Activity
Collect each line of the records below that contains the string "What", and copy those lines out. Case counts.

Data
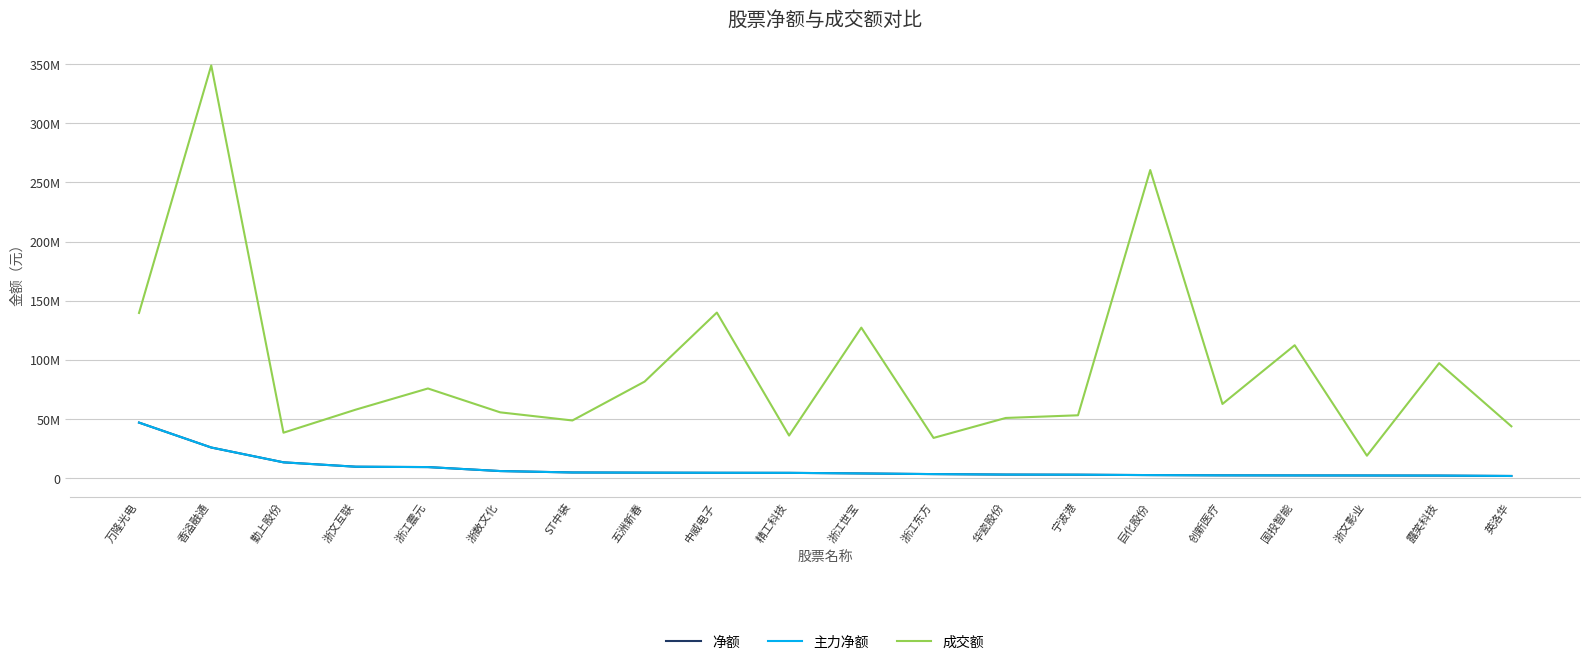

What is the label of the 7th point from the right?

宁波港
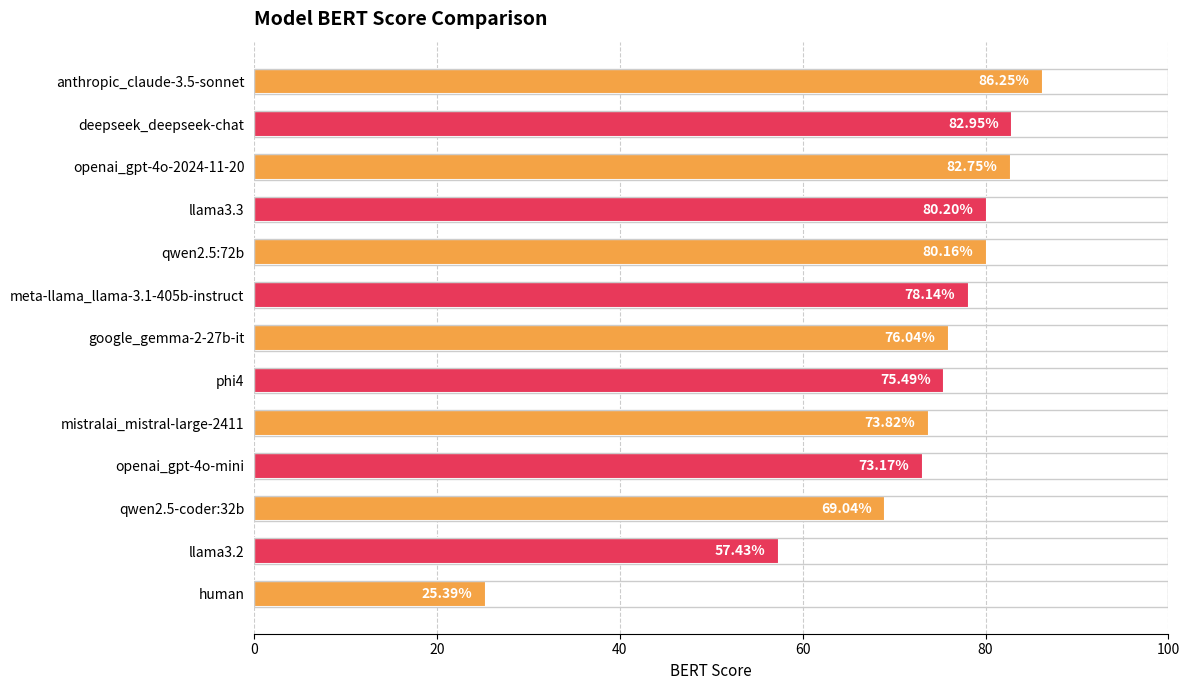

Where is the data nearest to the value 55?

llama3.2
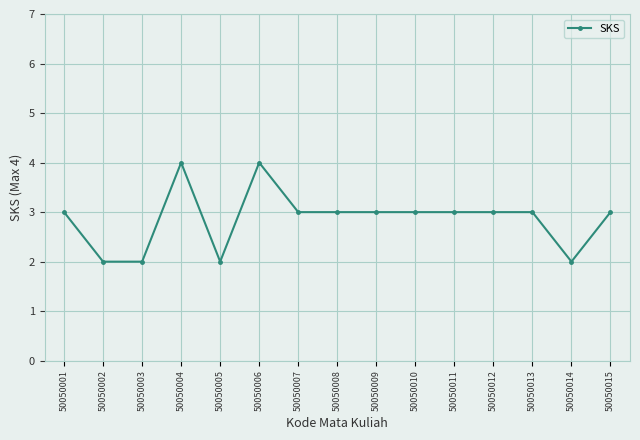

What is the average value?

3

Answer
What is the label of the 7th point from the right?
What is the average value?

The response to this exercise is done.